PROBLEM DESCRIPTION: Return every line of the data that contains the word "pour", matching case exactly.

Start STORED DATA

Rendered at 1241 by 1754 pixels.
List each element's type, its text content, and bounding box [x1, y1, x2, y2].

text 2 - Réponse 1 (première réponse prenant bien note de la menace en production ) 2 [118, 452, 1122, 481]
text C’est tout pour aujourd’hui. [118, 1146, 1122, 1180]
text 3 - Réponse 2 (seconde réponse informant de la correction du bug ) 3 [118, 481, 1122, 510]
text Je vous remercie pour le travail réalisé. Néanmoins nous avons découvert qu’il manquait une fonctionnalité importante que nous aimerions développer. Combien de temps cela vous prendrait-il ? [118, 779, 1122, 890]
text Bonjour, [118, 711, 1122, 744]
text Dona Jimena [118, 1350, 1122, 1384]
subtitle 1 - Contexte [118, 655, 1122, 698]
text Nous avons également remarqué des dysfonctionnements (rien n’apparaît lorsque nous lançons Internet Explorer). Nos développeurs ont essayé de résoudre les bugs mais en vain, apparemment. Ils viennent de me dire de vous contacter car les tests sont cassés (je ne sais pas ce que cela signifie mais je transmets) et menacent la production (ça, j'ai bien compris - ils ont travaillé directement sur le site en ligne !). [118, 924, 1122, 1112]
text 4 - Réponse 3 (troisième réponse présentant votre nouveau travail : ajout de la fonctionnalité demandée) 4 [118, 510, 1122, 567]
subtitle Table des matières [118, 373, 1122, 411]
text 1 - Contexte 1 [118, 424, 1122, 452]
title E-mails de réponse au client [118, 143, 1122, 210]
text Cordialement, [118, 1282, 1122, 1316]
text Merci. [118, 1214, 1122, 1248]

End STORED DATA

OUTPUT FOR THIS EXERCISE:
text C’est tout pour aujourd’hui. [118, 1146, 1122, 1180]
text Je vous remercie pour le travail réalisé. Néanmoins nous avons découvert qu’il manquait une fonctionnalité importante que nous aimerions développer. Combien de temps cela vous prendrait-il ? [118, 779, 1122, 890]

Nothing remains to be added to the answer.